Once a worship statement has been approved and published it becomes the working document that guides worship planners and leaders. However, we would suggest that you devise a plan to keep it alive. Use it for training and orientation for new committee members and review it regularly for possible upgrading.
Tips for the Discussion Leader
In leading this discussion, it is important to be very clear of the intent of the lesson. Keep such questions as these in the forefront of your mind:
- Would we benefit as a congregation from having such a worship statement?
- Would our work as planners and leaders of worship be aided by such a statement? How?
- Do we have the interest and motivation to tackle such a task?

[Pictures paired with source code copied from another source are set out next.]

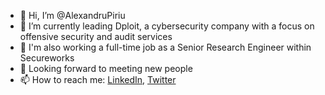 - 👋 Hi, I’m @AlexandruPiriu
- 👀 I’m currently leading Dploit, a cybersecurity company with a focus on offensive security and audit services
- 🌱 I'm also working a full-time job as a Senior Research Engineer within Secureworks
- 💞️ Looking forward to meeting new people
- 📫 How to reach me: [LinkedIn](https://www.linkedin.com/in/alexandru-p%C3%AEr%C3%AEu-293440180/), [Twitter](https://twitter.com/piriu_alexandru)

<!---
AlexandruPiriu/AlexandruPiriu is a ✨ special ✨ repository because its `README.md` (this file) appears on your GitHub profile.
You can click the Preview link to take a look at your changes.
--->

- Could we reach a consensus as a group on the need for such a statement?
- Where should we begin?
Because this would be a large task, reaching consensus within the group will be very important. It's likely a new idea to many. Take your time. If there is a level of skepticism among some in the group, do not force them to agree, but on the other hand don't give up the idea too soon. Give the group time to think further about it, perhaps coming back next month (or whenever you meet next) to further consider it. If the group reaches a consensus that they do not desire to write such a statement, have them identify and clarify what their reasons are.
Encourage all in the group to express their ideas.
1. Do you know of other churches that have such a congregational worship statement, and what their experience has been with it?
2. In what ways could we as a group of planners and leaders benefit from having such a statement?
3. In what ways would our congregation benefit from such a statement?
4. What are the issues and values for worship in this congregation that need to be clarified?
5. What issues in the past could have been dealt with better if we had had a worship statement?
Norma de Waal Malefyt and Howard Vanderwell, Designing Worship Together: Models and Strategies for Worship Planning (Alban Institute, 2005), chapter 3.